In many industries and in construction, technological methods involving gas mixtures are used. This can be, for example, processing parts under propane torches or the formation of protective media during welding to isolate the workpiece from oxygen. Under certain conditions, such processes can provoke gas corrosion - in particular, at elevated temperature or pressure. The chemical activity increases, which negatively affects the structure of metals and alloys. Therefore, special means are being developed to prevent such phenomena and to combat the resulting traces of corrosion of this kind.
Determination of gas corrosion
This type of corrosion damage is a chemical deformation of the surface of metals at high temperature. Typically, such phenomena are found in the metallurgical, petrochemical and chemical industries. For example, corrosion can occur during the production of sulfuric acid, in the synthesis of ammonia and the formation of hydrogen chloride. Also, gas corrosion of metals is an oxidative reaction process that proceeds under conditions with a certain coefficient of humidity in the surrounding air. Moreover, not every gas can provoke corrosion. The most active mixtures in this regard are nitrogen oxides, sulfur dioxide, oxygen, hydrogen and halogens. As for the targets, in this capacity reinforcing rods of furnaces and boilers, piping networks, surfaces of gas turbines, elements of internal combustion engines and alloys, which are subjected to heat treatment in metallurgy, are more often used.
Process features
At the first stage of the reaction, chemisorption of oxygen atoms occurs on a metal surface. It is in the specifics of the interaction of oxygen with metal that the main feature of this corrosion lies. The fact is that the reaction is in the nature of ionic interaction and this distinguishes it from typical chemical processes in dioxide. The bond is stronger, since the field of the underlying metal atoms acts on oxygen atoms. Further, oxygen adsorption processes take place, and under conditions of thermodynamic stability, the chemisorption layer is rapidly converted to an oxide film. Ultimately, gas corrosion can form salts, sulfides and oxides on the surface of a metal. The intensity of the processes of corrosion damage is affected by the properties of the oxidizing agent (gas environment), microclimatic parameters (temperature, pressure and humidity), as well as the current state of the chemical reaction object itself.

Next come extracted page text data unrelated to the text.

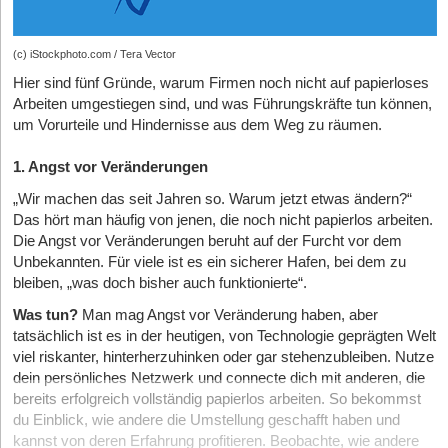
(c) iStockphoto.com / Tera Vector
Hier sind fünf Gründe, warum Firmen noch nicht auf papierloses
Arbeiten umgestiegen sind, und was Führungskräfte tun können,
um Vorurteile und Hindernisse aus dem Weg zu räumen.
1. Angst vor Veränderungen
„Wir machen das seit Jahren so. Warum jetzt etwas ändern?“
Das hört man häufig von jenen, die noch nicht papierlos arbeiten.
Die Angst vor Veränderungen beruht auf der Furcht vor dem
Unbekannten. Für viele ist es ein sicherer Hafen, bei dem zu
bleiben, „was doch bisher auch funktionierte“.
Was tun?
Man mag Angst vor Veränderung haben, aber
tatsächlich ist es in der heutigen, von Technologie geprägten Welt
viel riskanter, hinterherzuhinken oder gar stehenzubleiben. Nutze
dein persönliches Netzwerk und connecte dich mit anderen, die
bereits erfolgreich vollständig papierlos arbeiten. So bekommst
du Einblick, wie andere die Umstellung geschafft haben und
kannst von deren Erfahrung profitieren. Beobachte, wie andere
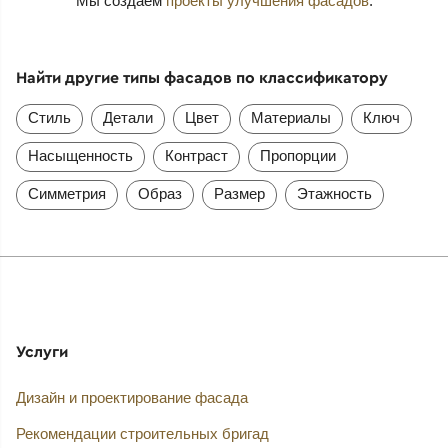
Мы создаем
проекты улучшения фасадов
.
Найти другие типы фасадов по классификатору
Стиль
Детали
Цвет
Материалы
Ключ
Насыщенность
Контраст
Пропорции
Симметрия
Образ
Размер
Этажность
Услуги
Дизайн и проектирование фасада
Рекомендации строительных бригад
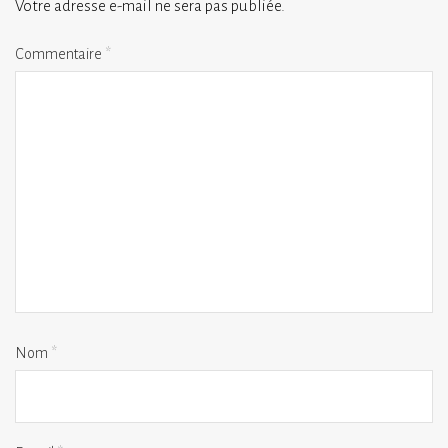
Votre adresse e-mail ne sera pas publiée.
Commentaire
*
Nom
*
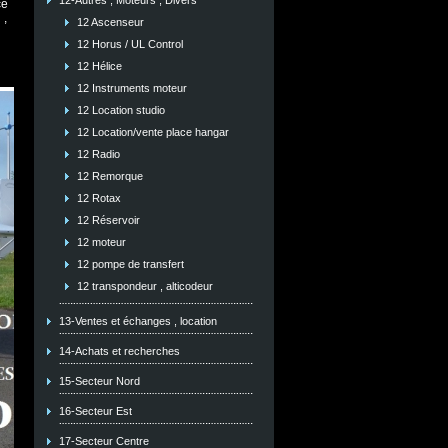
12-Autres , Moteurs , Divers
ce
 ,
12 Ascenseur
12 Horus / UL Control
12 Hélice
12 Instruments moteur
12 Location studio
12 Location/vente place hangar
12 Radio
12 Remorque
12 Rotax
12 Réservoir
12 moteur
12 pompe de transfert
12 transpondeur , alticodeur
13-Ventes et échanges , location
14-Achats et recherches
15-Secteur Nord
16-Secteur Est
17-Secteur Centre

Alloy gas corrosion protection
One of the most common methods of protecting metal from various kinds of corrosive processes. This method is based on changing the properties of the structure of the corroding metal. Alloying per se involves modifying the alloy by introducing components that passivate its structure. In particular, tungsten, nickel, chromium, etc. can be used. Especially for gas corrosion protection , elements are used that increase the heat resistance and heat resistance of the metal. The alloying process can be performed both by applying special coatings and by immersing the workpiece in the gas phase of the modifying components. In both cases, the resistance of the metal to oxidative processes increases. For example, in order to halve the oxidation rate of an iron component at 900 ยฐ C, it is necessary to alloy it with an A1 grade alloy of 3.5%, and for a fourfold reduction with an A1 modifier of 5.5%.

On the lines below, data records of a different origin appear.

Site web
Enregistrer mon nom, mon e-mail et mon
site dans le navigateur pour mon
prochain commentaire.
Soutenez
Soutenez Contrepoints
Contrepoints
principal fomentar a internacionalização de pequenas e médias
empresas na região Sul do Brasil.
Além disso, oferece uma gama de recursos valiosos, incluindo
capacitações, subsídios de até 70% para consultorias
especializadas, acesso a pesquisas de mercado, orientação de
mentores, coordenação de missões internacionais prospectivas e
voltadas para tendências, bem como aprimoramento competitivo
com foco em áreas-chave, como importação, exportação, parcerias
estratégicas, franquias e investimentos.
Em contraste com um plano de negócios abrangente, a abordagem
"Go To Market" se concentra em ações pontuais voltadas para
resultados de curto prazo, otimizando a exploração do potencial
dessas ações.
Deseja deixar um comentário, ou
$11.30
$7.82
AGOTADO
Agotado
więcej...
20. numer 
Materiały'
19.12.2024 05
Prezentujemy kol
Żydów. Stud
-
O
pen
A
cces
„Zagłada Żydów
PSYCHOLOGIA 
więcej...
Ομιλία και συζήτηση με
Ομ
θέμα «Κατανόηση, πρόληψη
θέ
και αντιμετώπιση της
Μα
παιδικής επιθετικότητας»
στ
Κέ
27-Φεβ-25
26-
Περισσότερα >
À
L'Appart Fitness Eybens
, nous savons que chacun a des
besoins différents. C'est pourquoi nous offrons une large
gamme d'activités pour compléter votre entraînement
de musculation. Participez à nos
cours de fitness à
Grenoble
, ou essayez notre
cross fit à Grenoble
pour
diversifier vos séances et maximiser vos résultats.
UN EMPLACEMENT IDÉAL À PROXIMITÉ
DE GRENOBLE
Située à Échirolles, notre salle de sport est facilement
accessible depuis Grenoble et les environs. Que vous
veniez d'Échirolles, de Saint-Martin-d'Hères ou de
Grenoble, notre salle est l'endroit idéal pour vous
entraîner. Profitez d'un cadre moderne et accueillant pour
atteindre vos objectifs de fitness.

Protective atmosphere as a means of combating corrosion
Another technique for protecting metal billets and alloys from corrosion damage due to gas oxidation. Protective atmospheres can be formed by argon, nitrogen, and carbon. For each metal, specific gas mixtures are used. For example, cast iron is protected by argon or carbon dioxide compounds, and steel interacts well with hydrogen and nitrogen. In the maintenance of trunk pipelines, this kind of protection is used mainly when performing assembly welding activities. In constant operation, they often use the electrical protection of gas networks from corrosion, which is technically performed by semiconductors with cable loops. This is a type of electrochemical anticorrosive coating, which includes elements of the anode-protective galvanic protection in the structure.
The use of anti-corrosion heat-resistant coatings
This method also consists in reducing the speed of the corrosion process, but due to special heat-resistant coatings. A commonly used technique is the deposition of iron-aluminum thermodiffusion layers, which is known as thermochromization. Effective protection is provided by cermet processing of metal parts and structures. The advantages of such protection against gas corrosion include not only a reliable thermal and mechanical coating, but also the possibility of flexible modification of the physicochemical properties of the shell. The composition of the functional layer may involve both refractory oxides and metal components like molybdenum and tungsten.
Conclusion
Specialists are involved in the organization of control of anticorrosive protection agents, developing and approving projects for specific objects. In Russia, one of the largest departments for the protection of gas networks from corrosion is Mosgaz JSC. The employees of this structure are engaged in servicing gas facilities, maintaining the optimal state of the working infrastructure. In particular, the organization carries out such works as installation of electrochemical protection installations, hazard assessment of underground gas pipelines, analysis of the intensity of corrosion aggressiveness of materials, etc. For most of the work, modern metrological equipment is used that allows accurate and comprehensive investigation of target objects for corrosion and protection from her.